No estoy hablando de religión, estoy hablando de espiritualidad vista desde la ciencia. Es bueno aclararlo porque a menudo se confunde. Las investigaciones realizadas por connotadas personalidades e instituciones científicas van confirmando que el ser humano posee en su interior un chip programado por un diseñador doctísimo, imposible de generarse por casualidad evolutiva; una partícula infinitesimal que nos conecta bioquímica e instintivamente con algo superior; un gen de Dios capaz de desencadenar procesos de autotrascendencia en cada ser humano.

Este gen recibe el nombre de VMAT2 y ha sido identificado  por el famoso genetista Dean Hammer tras rastrear fragmentos de ADN en mil individuos de diferentes edades y contextos sociales. “¿Por qué la espiritualidad es una fuerza tan poderosa y universal? ¿Por qué tanta gente cree en cosas que no puede ver, oler, saborear, oír o tocar?” se pregunta Hammer y la respuesta la vamos encontrando en nosotros mismos, pues según el libro de los libros hemos sido hechos a imagen y semejanza de Alguien a quien llamamos Creador. Un dato relevante aquí es que el 98% de la población mundial cree en una “fuerza superior”.

Pues bien, el conocimiento científico va probando con sus propios métodos que la espiritualidad es una de nuestras herencias básicas, y que no la estamos aprovechando en pro de una humanidad humanizada, vale decir de sociedades y personas que lejos del materialismo individualista a la que somos proclives, promueva, más que como una obligación impuesta desde el Estado,  la necesidad de encontrar la trascendencia personal como una argamasa para edificar los cimientos básicos que nos permitan formar ciudadanos responsables, honestos y eficaces en sus actos de vida.

Uno de los actos de vida es el acto político; la acción política, la preocupación genuina por los problemas de la gente, y derivada de ella, la vocación de servicio, la solidaridad con los que menos tienen, orientando la aguja de la brújula personal persistentemente hacia el norte de la justicia social.
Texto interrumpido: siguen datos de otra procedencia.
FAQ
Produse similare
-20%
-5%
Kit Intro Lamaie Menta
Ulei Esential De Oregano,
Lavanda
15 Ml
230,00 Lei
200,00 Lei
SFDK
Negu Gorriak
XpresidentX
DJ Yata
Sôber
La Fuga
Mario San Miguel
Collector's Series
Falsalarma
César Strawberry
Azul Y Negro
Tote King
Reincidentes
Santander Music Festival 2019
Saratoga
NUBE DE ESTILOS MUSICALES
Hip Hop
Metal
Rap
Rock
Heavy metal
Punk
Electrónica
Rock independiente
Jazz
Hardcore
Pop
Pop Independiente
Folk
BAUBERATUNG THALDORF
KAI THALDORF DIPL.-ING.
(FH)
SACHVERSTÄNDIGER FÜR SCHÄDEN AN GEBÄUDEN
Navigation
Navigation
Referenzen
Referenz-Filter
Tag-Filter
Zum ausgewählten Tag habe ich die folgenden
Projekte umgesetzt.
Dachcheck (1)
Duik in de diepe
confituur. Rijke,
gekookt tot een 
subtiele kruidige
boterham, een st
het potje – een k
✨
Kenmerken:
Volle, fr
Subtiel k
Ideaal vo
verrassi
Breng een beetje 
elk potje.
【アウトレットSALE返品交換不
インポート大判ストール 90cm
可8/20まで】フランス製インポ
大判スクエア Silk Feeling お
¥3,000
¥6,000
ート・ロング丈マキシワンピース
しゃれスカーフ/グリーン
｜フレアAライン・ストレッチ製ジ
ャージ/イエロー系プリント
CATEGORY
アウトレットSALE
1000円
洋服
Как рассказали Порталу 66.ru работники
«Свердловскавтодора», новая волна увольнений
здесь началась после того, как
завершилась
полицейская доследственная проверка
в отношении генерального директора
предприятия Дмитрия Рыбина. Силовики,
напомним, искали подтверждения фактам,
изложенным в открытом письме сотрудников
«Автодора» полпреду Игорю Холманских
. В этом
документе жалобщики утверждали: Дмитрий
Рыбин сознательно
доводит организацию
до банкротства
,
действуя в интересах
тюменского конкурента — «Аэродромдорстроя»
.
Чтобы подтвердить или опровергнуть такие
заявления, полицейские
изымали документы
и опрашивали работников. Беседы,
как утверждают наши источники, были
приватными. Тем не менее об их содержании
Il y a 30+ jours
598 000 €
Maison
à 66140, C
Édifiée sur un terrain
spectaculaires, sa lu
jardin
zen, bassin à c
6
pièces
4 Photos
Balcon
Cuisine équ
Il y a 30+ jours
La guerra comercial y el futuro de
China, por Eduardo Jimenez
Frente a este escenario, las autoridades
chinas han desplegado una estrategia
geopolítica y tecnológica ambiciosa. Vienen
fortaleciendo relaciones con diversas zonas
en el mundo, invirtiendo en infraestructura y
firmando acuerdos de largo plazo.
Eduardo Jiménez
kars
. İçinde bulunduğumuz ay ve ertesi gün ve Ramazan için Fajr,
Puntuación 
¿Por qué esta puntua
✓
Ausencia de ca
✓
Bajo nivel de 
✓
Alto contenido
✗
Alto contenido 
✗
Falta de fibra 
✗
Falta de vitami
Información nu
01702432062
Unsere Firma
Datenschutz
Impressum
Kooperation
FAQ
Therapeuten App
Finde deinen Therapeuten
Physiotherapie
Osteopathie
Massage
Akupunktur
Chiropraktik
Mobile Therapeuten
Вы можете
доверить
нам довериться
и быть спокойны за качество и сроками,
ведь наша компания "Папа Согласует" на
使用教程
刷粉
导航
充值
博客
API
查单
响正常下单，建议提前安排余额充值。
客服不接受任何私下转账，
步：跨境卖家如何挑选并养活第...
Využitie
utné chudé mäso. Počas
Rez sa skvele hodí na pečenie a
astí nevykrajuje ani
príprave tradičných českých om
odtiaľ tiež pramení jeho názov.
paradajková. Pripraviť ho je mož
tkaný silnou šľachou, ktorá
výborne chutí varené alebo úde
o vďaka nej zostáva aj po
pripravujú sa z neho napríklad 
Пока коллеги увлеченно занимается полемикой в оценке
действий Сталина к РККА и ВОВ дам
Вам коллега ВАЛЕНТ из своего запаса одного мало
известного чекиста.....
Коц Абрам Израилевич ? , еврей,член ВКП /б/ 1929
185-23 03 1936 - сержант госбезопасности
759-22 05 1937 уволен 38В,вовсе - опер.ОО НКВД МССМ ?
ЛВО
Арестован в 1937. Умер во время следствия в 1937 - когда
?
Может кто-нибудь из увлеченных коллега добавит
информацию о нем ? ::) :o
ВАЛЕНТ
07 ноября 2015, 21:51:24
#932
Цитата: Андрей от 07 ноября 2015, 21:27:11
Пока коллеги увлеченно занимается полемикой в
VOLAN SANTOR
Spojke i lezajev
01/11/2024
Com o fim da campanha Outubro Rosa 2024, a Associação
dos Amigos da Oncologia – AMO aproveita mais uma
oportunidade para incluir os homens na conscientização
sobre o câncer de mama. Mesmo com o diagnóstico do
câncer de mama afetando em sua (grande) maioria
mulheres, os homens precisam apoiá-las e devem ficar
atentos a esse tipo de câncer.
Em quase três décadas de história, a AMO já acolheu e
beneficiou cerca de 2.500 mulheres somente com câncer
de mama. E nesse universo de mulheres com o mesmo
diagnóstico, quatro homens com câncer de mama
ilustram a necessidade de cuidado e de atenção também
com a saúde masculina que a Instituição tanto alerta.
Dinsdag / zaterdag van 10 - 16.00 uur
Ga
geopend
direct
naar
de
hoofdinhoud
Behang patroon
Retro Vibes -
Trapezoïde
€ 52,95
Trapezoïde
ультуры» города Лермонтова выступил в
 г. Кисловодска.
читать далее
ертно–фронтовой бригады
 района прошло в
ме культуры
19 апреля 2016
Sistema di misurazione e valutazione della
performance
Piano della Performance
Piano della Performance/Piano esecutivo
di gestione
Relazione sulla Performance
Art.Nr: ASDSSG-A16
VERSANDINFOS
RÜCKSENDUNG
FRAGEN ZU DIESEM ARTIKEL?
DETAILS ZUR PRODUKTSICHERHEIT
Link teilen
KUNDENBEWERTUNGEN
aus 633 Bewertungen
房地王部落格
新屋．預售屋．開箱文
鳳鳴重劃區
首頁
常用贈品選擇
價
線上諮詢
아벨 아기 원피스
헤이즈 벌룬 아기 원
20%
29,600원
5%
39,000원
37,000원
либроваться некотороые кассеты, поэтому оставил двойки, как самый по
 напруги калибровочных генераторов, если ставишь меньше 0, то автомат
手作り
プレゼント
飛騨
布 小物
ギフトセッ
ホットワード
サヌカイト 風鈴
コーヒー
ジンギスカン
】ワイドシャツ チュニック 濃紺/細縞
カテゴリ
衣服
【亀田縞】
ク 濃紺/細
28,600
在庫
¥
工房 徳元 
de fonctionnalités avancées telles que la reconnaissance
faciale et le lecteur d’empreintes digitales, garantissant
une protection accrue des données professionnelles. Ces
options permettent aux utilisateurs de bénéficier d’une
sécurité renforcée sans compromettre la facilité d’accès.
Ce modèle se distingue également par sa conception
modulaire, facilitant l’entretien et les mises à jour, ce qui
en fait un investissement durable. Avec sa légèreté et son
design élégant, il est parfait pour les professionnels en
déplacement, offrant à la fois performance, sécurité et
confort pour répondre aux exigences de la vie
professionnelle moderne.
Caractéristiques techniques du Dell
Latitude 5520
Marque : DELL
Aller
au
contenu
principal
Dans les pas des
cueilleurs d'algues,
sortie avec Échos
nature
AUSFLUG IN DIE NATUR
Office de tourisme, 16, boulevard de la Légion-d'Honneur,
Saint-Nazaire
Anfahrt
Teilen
No veo forma de construir una sociedad justa y libre, sino es por el camino del fomento de la trascendencia, que no significa olvidar las urgencias cotidianas, ni soslayar los buenos placeres, ni menos quitarle riqueza a la diversidad de opiniones y perspectivas que requerimos para fortalecer la democracia.

Es curioso que el VMAT2 o gen de Dios, controle algunos neurotransmisores, entre ellos, la dopamina y la serotonina, dos moléculas asociadas con el placer y la felicidad. Vivir con placer, alcanzar la felicidad que son objetivos de varias naciones del mundo depende,  por tanto, de como asumamos nuestra razón existencial, ésta a su vez impulsa la práctica de valores que tanto se predica y que debe ser intrínseca a la personalidad política. Pero todo ello, aunque suene a metafísica, nace en la búsqueda de la trascendencia para formar hombres libres, hombres plenos, hombres justos.